The problem with 'bandwidth-hogs', from that assumption, is that ISPs oversell pieces of their pie based on some equation of how many people use how much.

I've never understood why one can sell "up to 5 Mb/s", and then sanction your customers who used their service to that extent.

It's like dangling a carrot in front of their face and smacking them when they get too close.

1 comments

Bandwidth over the course of seconds and bandwidth over the course of days are not comparable. If you are using the fast bandwidth provided to download a file and have it nearly instantly, that's great. It is wonderful to be able to watch YouTube videos without buffering, to get entire webpages in the blink of an eye, and to install an OS over the network without wishing you had splurged for the Cd's.

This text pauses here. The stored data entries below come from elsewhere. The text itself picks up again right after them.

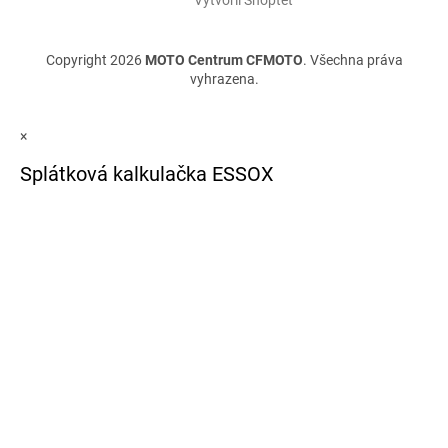
Vytvořil Shoptet
Copyright 2026
MOTO Centrum CFMOTO
. Všechna práva
vyhrazena.
×
Splátková kalkulačka ESSOX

But as soon as you provide something like that, you get some asshole who thinks that it is then his right to use that speed /constantly/, doing nothing but downloading files day and night. If everyone does this, there is no more bandwidth to go around: the expectation is that users will use "up to 5MB/s" only for a few seconds, not for days at a time. You might even say a fair allotment of the finite bandwidth resource might be "5MB/s, or 100MB/min, or 1GB/hour", despite those numbers not even remotely multiplying out. And this is, in fact, how many ISP's are now trying to solve the problem of people who don't understand the concept of sharing: "burst rates", where as you use bandwidth it slows down over short time spans.